QUOTED PASSAGE:
------------
Hi Jim, thanks for your feedback! The CN bands around 7850 Angström were quite weak and partially overlapping with the LaO bands, so I didn't assign them.

 

You did such a great job with W Orionis , I thought that you could use the bands you were confident about in W Ori to help identify bands in R Gem. Sort of a cross-correlation technique.

 

R Gem has a pretty high C/O. I bet there is CN somewhere in R Gem, at some point. This article suggests C2 and CN are some of the few molecules "which are solely formed in the

deep, warm layers of the photosphere". No doubt the high bond dissociation energy helps keep CN around so that we can observe it.

 

Speaking of bond dissociation energies, that of MgO seems pretty low. Although the paper by Wyckoff you cited identifies MgO, this paper boldly proclaims "Other metal oxides and hydroxides such as CaO, CaOH, FeOH, MgO, and MgOH have been searched in molecular clouds and stars without success." Astronomers often seem to have so little regard for chemistry that they refer to everything besides H as "metals". I think most chemists would understand that MgO was much further on a continuum towards an ionic bond compared to the metal oxides that you have identified. 

 

I am afraid that, at best, my understanding of diatomic spectroscopy is at the level of an undergraduate. For any of the big molecules I've ever worked with, a Jablonski diagram was good enough. So thank you for making me review all this fundamental molecular spectroscopy. I have found that even a review of atomic spectroscopy has been helpful. Why is there a sodium doublet? I do find it fascinating the interplay between the very small (subatomic structure) and the very large (stellar and galactic structure). Learning about one has informed my understanding of the other.
------------
DATASET EXTRACT:
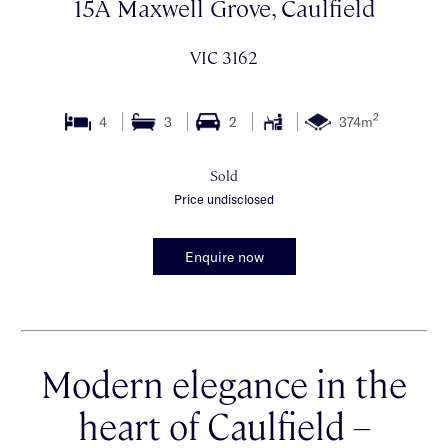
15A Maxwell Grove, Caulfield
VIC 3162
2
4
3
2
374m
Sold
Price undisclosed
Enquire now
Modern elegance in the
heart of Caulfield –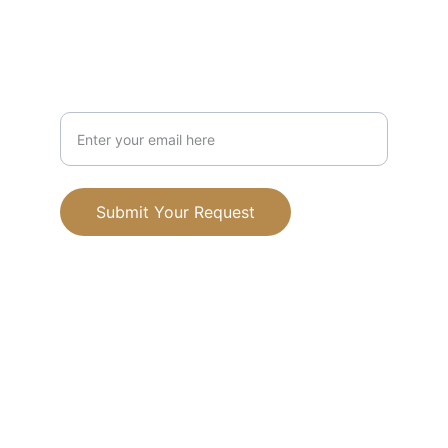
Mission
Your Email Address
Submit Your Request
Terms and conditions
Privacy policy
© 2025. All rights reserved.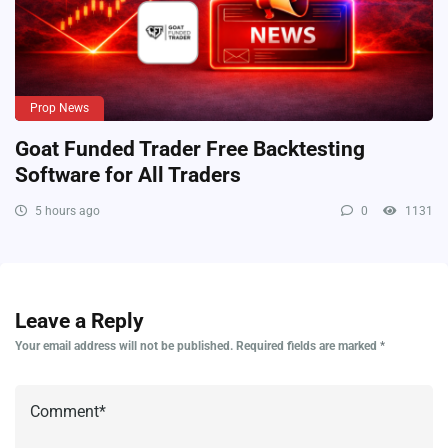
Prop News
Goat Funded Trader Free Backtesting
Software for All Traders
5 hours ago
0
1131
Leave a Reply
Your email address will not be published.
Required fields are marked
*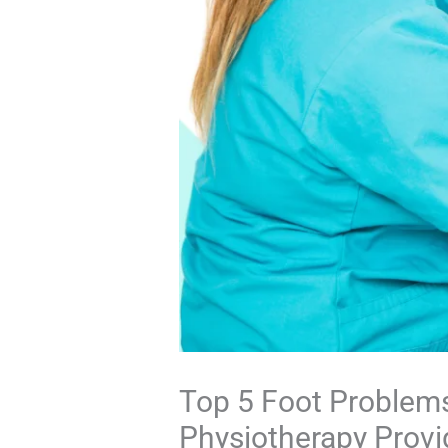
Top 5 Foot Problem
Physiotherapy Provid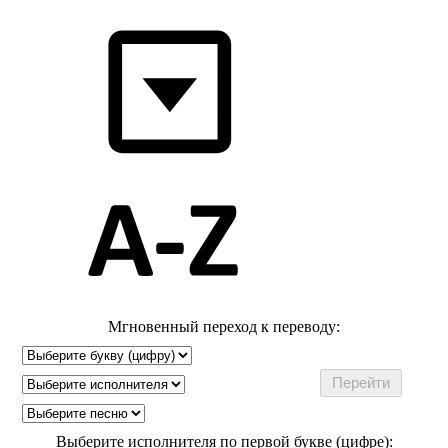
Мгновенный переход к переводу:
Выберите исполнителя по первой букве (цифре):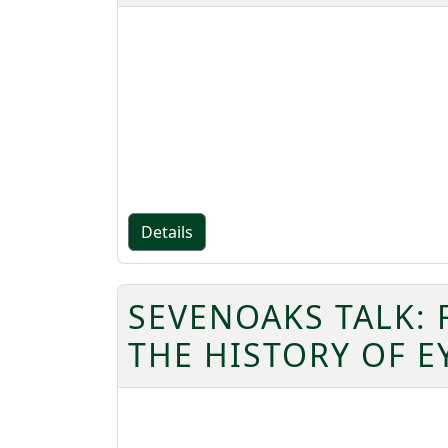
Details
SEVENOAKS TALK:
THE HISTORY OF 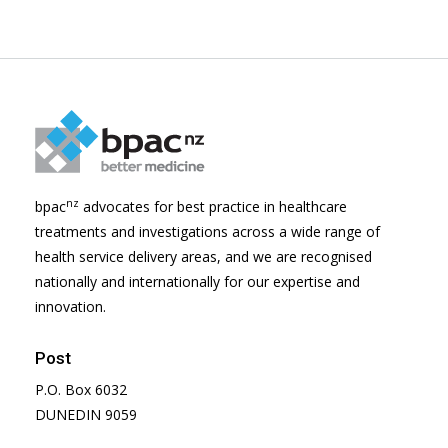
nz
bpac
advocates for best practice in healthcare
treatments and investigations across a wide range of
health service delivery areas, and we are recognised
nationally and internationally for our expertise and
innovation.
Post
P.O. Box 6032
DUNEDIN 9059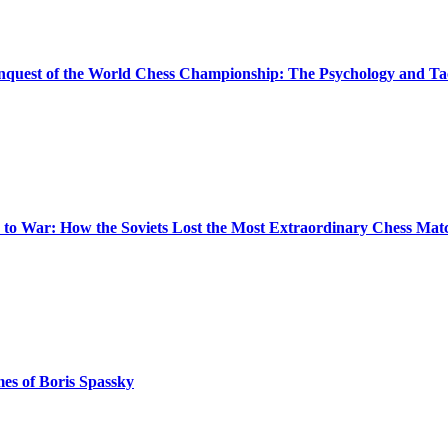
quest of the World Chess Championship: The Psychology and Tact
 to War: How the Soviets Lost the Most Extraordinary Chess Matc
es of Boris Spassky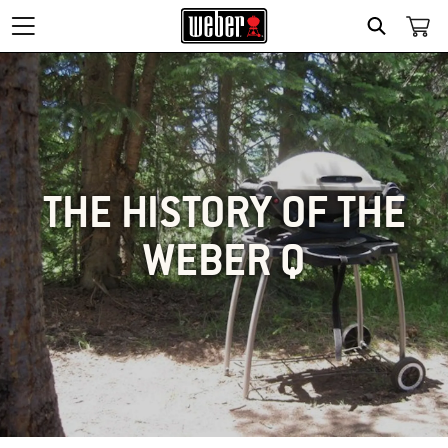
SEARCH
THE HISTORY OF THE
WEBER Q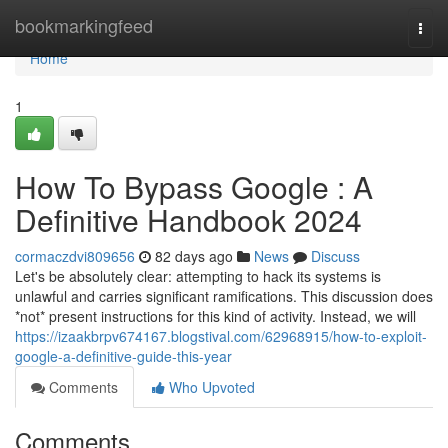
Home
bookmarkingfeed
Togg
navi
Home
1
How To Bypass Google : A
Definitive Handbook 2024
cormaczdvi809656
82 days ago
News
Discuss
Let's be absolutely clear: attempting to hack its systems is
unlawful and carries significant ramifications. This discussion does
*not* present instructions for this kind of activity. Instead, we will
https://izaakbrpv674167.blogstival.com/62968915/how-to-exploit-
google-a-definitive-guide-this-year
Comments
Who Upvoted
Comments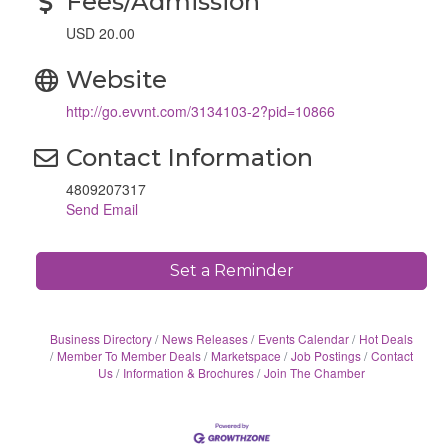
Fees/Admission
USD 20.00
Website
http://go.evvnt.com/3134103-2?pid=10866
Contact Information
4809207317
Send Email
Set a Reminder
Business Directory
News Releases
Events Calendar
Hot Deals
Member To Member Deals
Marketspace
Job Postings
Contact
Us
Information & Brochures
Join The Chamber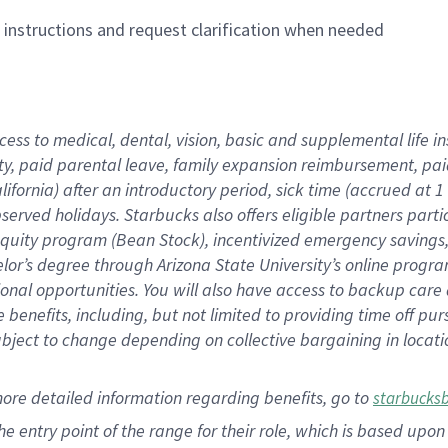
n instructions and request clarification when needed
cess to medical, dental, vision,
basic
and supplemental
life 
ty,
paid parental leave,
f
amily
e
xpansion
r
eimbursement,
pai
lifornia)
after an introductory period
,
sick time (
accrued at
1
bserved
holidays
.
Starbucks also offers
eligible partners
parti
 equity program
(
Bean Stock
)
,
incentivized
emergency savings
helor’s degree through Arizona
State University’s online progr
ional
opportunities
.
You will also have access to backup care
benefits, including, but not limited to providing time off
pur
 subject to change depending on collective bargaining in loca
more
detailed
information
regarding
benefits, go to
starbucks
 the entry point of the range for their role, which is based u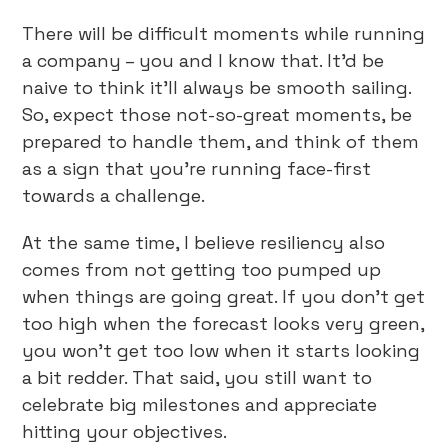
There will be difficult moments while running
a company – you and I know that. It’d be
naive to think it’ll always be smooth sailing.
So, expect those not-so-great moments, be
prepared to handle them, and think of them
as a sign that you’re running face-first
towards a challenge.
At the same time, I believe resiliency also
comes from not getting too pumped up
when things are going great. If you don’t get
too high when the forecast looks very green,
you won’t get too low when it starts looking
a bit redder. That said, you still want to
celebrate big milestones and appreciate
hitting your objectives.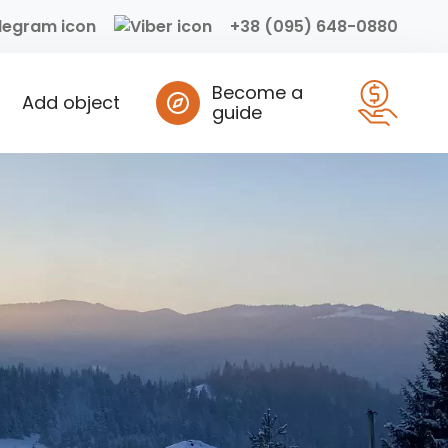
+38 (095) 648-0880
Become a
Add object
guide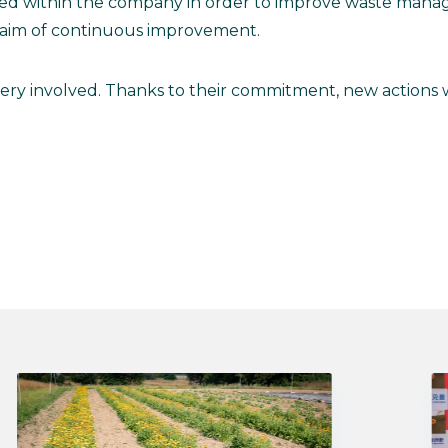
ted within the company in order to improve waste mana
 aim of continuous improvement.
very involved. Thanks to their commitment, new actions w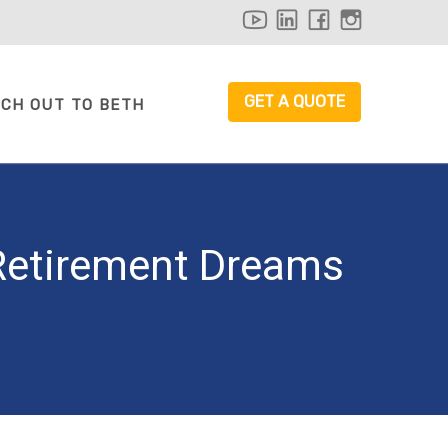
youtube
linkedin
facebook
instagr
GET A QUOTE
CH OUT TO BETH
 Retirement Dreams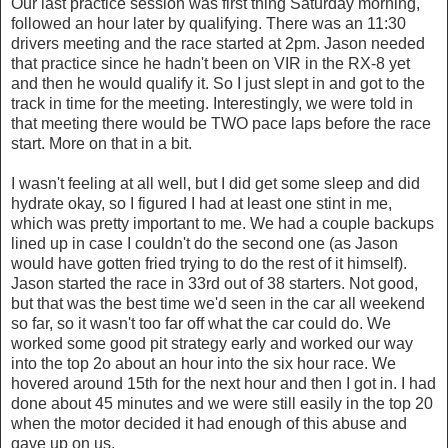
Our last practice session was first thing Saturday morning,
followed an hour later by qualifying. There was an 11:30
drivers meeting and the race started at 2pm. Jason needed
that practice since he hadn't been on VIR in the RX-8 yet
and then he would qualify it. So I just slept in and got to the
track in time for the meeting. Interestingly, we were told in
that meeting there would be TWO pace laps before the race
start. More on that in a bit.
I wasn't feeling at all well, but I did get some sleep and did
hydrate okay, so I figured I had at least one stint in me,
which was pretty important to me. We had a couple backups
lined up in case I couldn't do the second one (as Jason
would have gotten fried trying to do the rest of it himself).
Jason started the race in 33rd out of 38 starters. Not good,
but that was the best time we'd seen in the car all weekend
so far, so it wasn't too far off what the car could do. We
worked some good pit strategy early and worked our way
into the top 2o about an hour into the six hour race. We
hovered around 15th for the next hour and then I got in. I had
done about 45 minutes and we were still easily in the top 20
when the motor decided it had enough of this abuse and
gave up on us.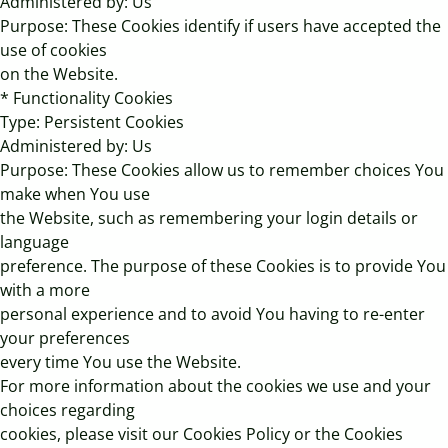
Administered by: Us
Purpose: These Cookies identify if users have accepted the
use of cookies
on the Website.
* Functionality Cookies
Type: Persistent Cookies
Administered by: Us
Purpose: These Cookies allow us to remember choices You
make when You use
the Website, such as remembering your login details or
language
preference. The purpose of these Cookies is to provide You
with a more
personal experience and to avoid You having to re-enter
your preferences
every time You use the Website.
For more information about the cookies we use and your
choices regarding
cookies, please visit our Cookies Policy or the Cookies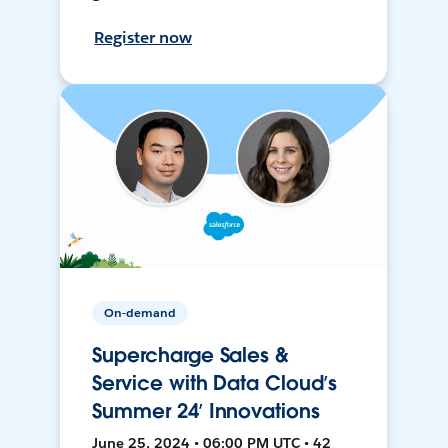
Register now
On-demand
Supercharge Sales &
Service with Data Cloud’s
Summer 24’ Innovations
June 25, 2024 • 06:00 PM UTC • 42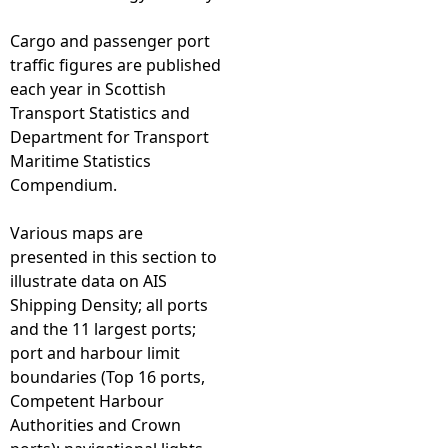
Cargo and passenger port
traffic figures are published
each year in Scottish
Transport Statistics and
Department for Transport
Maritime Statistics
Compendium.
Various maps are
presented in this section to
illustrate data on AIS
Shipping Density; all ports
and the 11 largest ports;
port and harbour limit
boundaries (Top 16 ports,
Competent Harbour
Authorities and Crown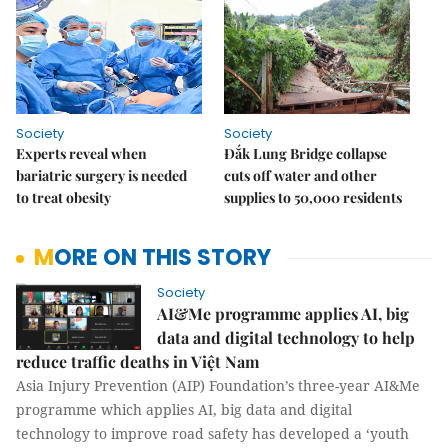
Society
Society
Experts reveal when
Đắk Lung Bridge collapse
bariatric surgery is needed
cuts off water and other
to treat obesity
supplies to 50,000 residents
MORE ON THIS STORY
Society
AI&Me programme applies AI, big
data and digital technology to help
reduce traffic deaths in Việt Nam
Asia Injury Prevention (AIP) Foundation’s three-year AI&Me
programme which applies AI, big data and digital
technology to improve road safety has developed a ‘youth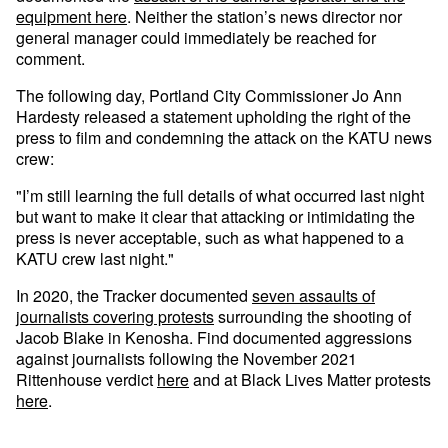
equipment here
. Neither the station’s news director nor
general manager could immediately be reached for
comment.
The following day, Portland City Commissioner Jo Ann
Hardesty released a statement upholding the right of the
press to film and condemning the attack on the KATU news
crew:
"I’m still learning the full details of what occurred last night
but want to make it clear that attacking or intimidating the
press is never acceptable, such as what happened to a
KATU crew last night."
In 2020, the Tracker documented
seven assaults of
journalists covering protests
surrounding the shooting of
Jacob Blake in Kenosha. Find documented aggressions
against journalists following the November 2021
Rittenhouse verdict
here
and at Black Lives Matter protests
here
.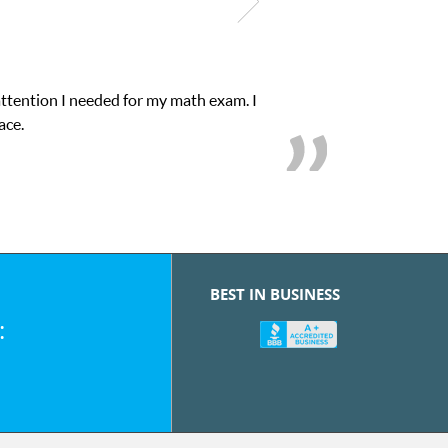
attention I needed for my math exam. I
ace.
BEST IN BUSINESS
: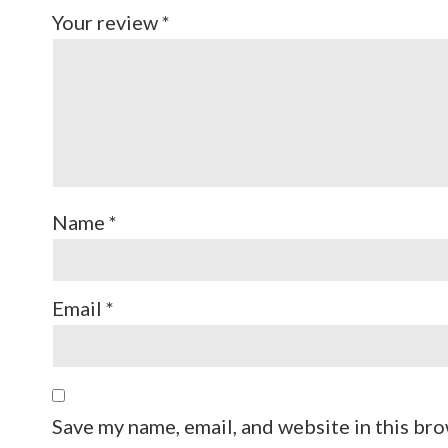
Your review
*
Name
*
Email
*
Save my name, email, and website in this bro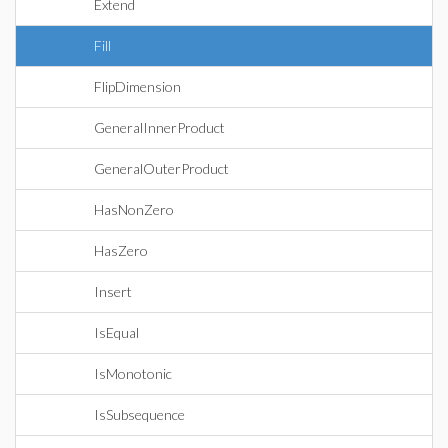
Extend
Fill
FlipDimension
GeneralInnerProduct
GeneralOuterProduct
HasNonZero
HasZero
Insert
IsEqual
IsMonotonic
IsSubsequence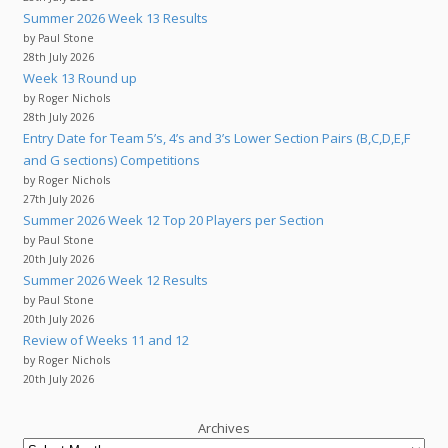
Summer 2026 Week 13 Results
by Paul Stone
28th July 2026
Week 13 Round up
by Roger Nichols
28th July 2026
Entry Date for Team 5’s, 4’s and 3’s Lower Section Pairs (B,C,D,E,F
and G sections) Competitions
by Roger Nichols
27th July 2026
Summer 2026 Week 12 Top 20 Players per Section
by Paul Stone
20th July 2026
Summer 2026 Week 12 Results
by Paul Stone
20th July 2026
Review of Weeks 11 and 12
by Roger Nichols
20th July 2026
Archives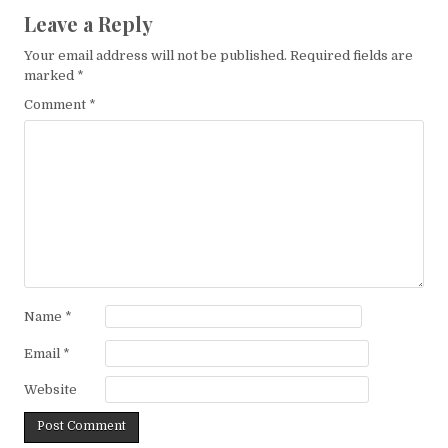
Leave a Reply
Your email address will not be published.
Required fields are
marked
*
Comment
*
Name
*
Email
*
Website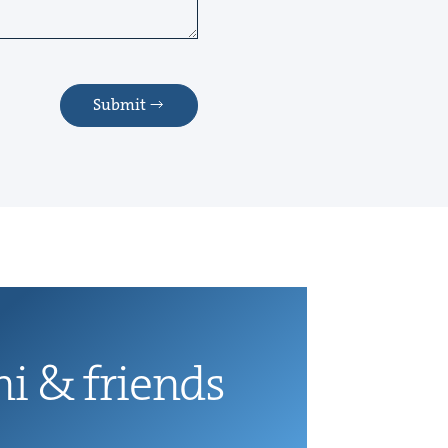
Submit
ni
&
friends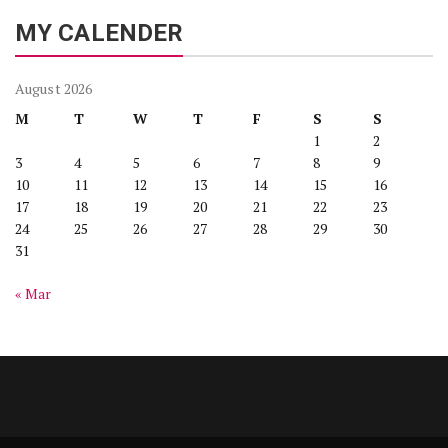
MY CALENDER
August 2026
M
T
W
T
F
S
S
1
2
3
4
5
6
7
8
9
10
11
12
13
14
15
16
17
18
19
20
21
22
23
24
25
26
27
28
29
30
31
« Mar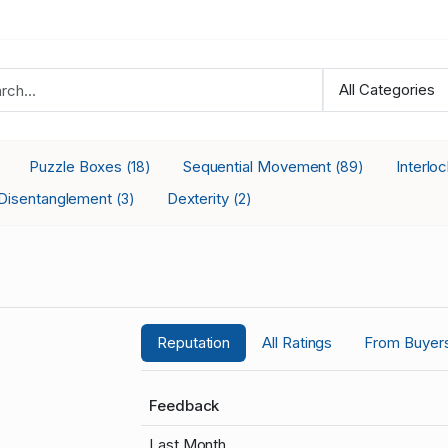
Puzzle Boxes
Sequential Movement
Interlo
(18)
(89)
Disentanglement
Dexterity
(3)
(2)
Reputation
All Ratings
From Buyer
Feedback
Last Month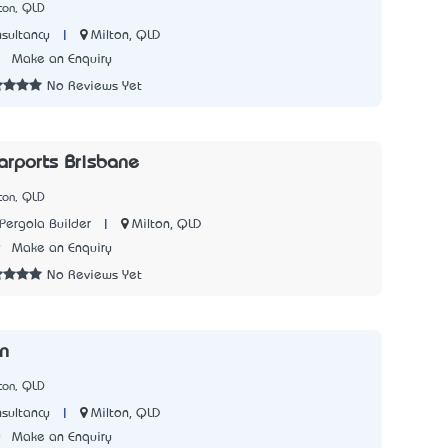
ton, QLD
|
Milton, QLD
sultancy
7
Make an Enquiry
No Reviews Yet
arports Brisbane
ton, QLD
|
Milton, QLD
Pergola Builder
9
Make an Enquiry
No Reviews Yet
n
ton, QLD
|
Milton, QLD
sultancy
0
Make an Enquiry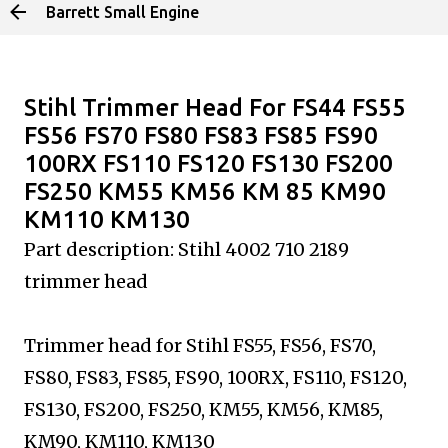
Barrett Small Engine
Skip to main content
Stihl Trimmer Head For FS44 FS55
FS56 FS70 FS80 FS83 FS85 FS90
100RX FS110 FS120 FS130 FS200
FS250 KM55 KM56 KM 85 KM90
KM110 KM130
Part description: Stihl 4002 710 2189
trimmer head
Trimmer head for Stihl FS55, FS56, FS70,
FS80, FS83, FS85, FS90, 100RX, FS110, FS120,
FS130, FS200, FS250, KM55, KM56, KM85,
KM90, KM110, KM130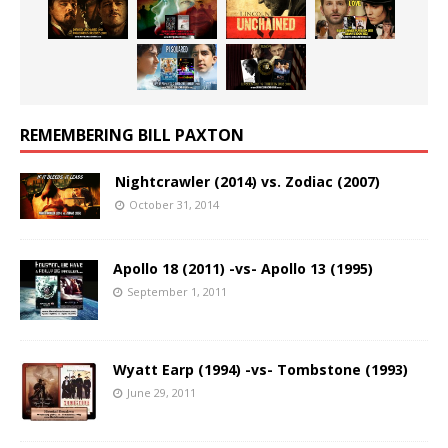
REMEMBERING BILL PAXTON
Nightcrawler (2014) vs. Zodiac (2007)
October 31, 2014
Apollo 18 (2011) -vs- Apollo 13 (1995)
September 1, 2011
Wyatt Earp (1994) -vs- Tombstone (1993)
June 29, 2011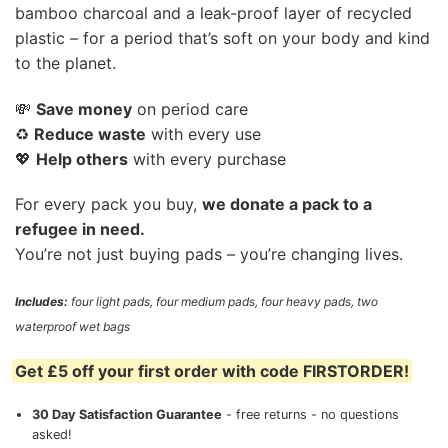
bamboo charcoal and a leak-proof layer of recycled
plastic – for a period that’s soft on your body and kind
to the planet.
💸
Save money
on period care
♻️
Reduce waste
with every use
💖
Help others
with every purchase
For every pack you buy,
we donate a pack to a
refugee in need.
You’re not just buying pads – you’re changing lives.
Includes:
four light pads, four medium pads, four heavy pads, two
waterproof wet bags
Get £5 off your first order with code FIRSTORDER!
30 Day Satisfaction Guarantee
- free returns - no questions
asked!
------------
EXERCISE REQUIREMENTS:
1. In the spectroscopy post, why were the CN bands around 7850 Angström left unassigned?
2. Reproduce the spectroscopy post between "R Gem has a" and "can observe it.", inclusive.

SOLUTIONS:
1. They were quite weak and partially overlapped with the LaO bands.

2.
R Gem has a pretty high C/O. I bet there is CN somewhere in R Gem, at some point. This article suggests C2 and CN are some of the few molecules "which are solely formed in the

deep, warm layers of the photosphere". No doubt the high bond dissociation energy helps keep CN around so that we can observe it.